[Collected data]
*** Block opens ***

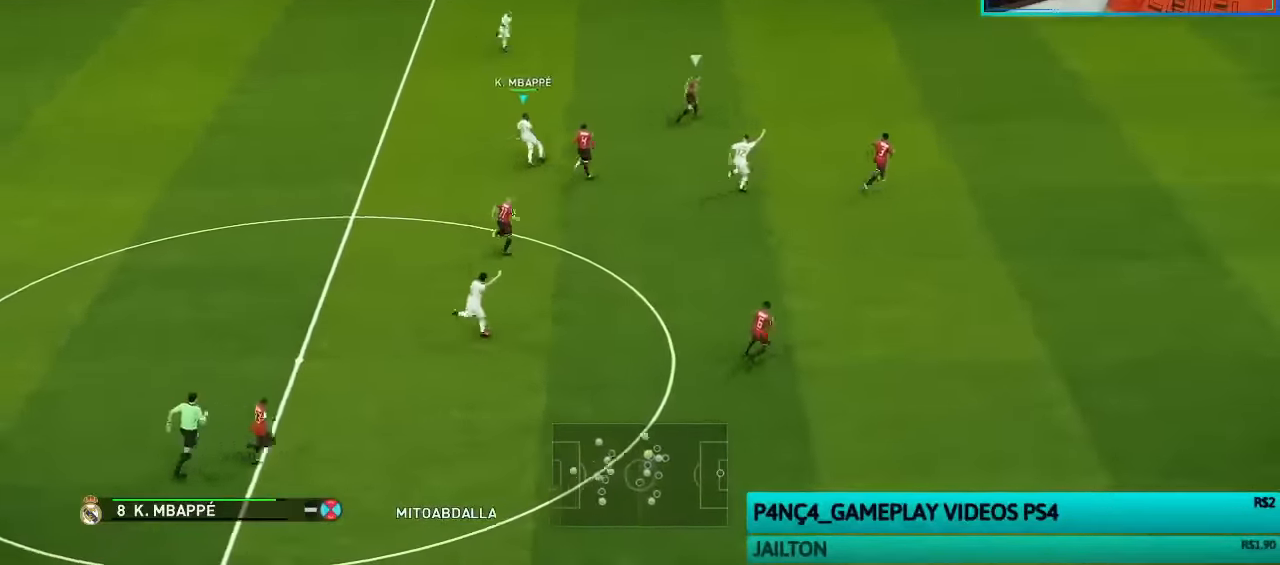
{"buttons": [], "left_stick": "center", "right_stick": "center", "events": [[66, "CROSS", "up"], [100, "L1", "up"], [166, "left_stick", "center"]]}
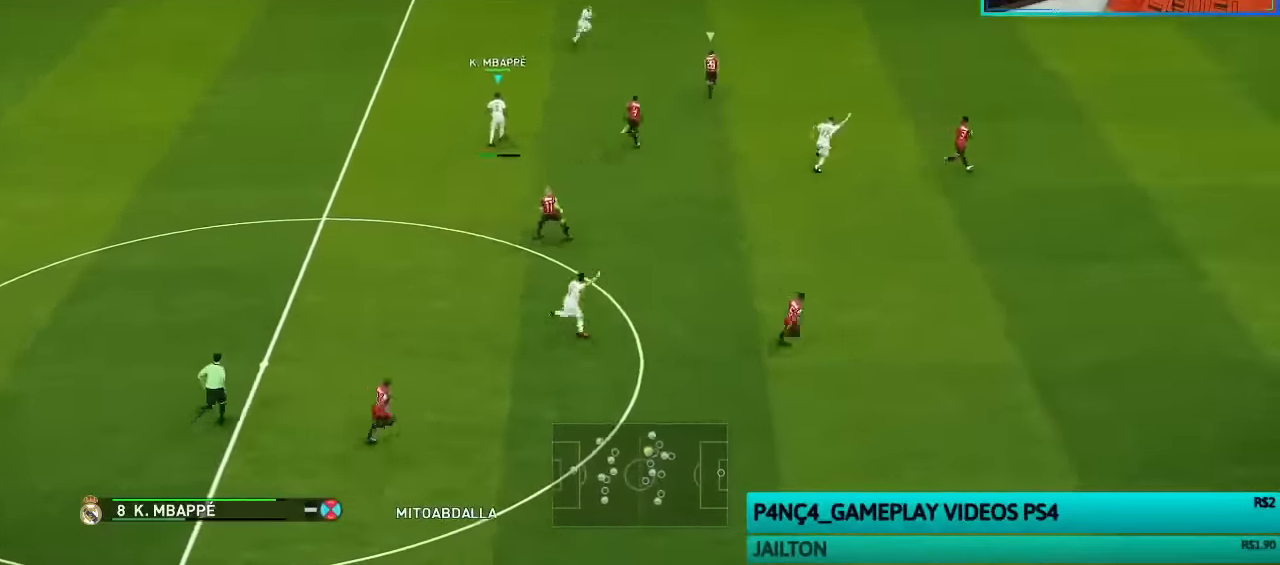
{"buttons": [], "left_stick": "right", "right_stick": "center", "events": [[366, "left_stick", "right"]]}
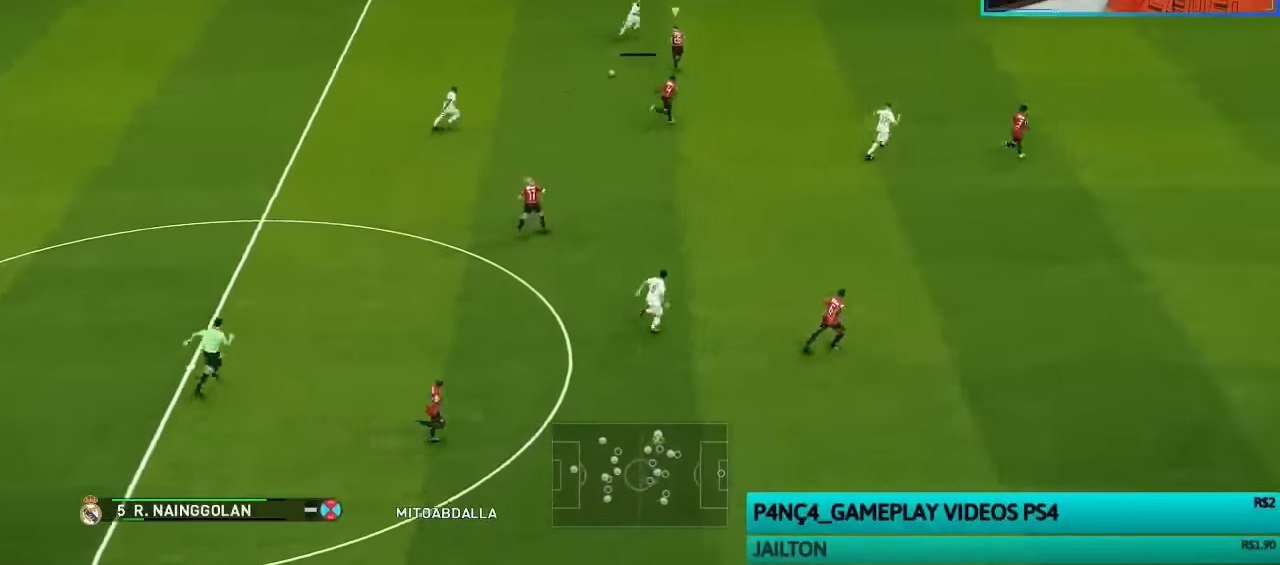
{"buttons": [], "left_stick": "right", "right_stick": "center", "events": []}
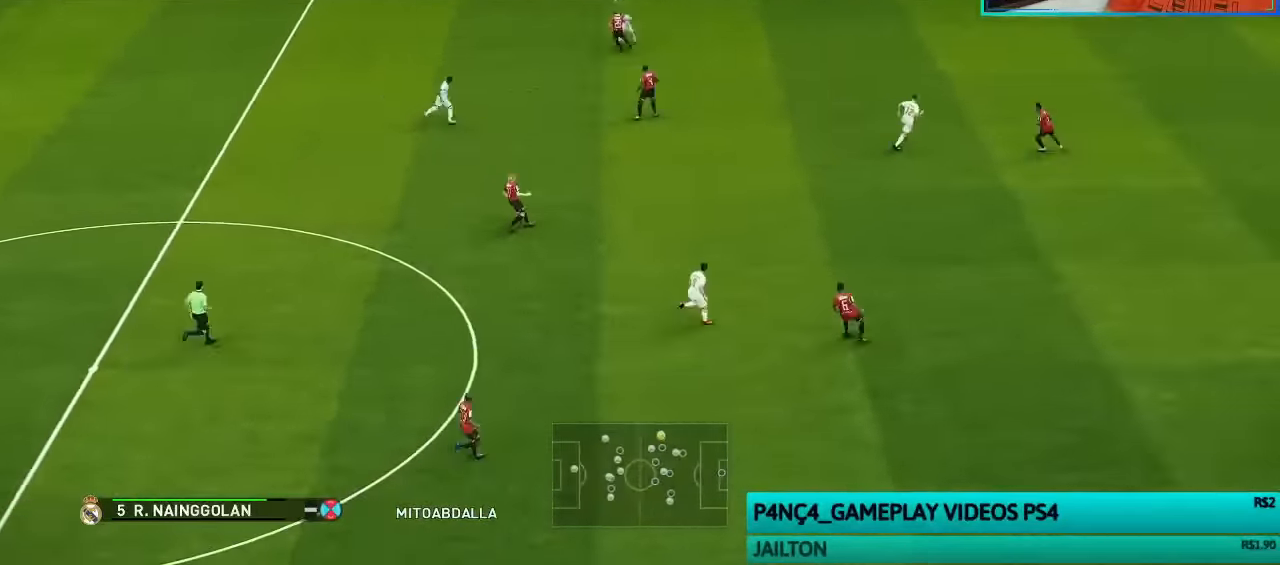
{"buttons": [], "left_stick": "right", "right_stick": "center", "events": []}
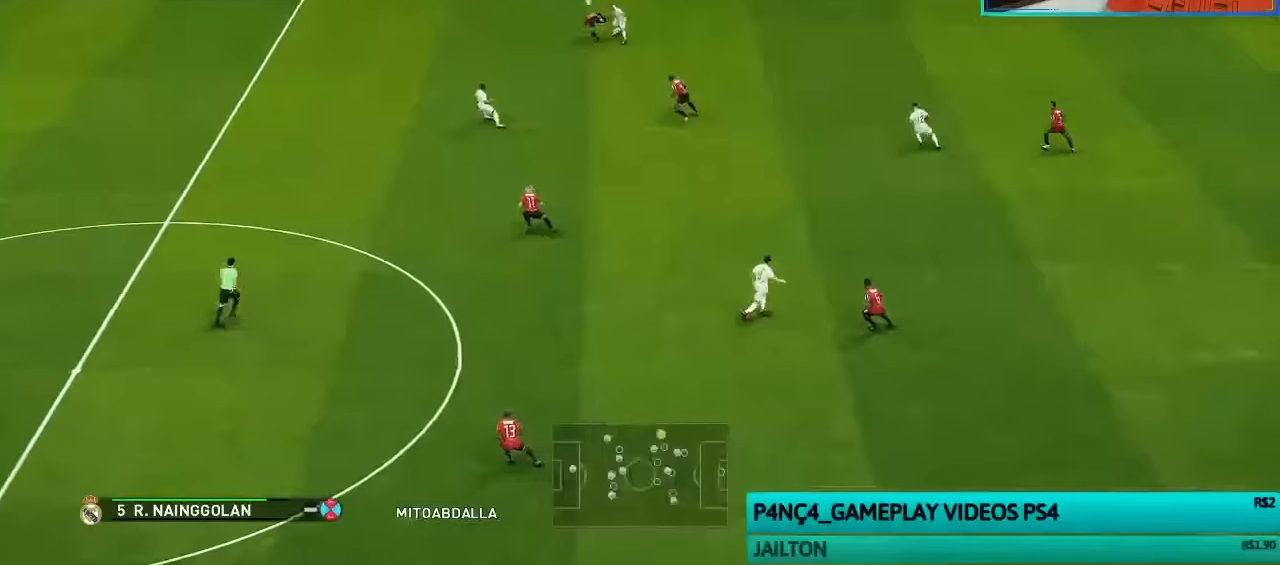
{"buttons": ["R1"], "left_stick": "up-left", "right_stick": "center", "events": [[100, "left_stick", "center"], [166, "left_stick", "left"], [266, "L1", "down"], [266, "left_stick", "up-left"], [333, "R1", "down"], [366, "L1", "up"]]}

*** Block closes ***

* _Aim of the exercise_: Make a verbatim copy of all the entries and strip out the pictures.

* _Solution to this exercise_:
{"buttons": [], "left_stick": "center", "right_stick": "center", "events": [[66, "CROSS", "up"], [100, "L1", "up"], [166, "left_stick", "center"]]}
{"buttons": [], "left_stick": "right", "right_stick": "center", "events": [[366, "left_stick", "right"]]}
{"buttons": [], "left_stick": "right", "right_stick": "center", "events": []}
{"buttons": [], "left_stick": "right", "right_stick": "center", "events": []}
{"buttons": ["R1"], "left_stick": "up-left", "right_stick": "center", "events": [[100, "left_stick", "center"], [166, "left_stick", "left"], [266, "L1", "down"], [266, "left_stick", "up-left"], [333, "R1", "down"], [366, "L1", "up"]]}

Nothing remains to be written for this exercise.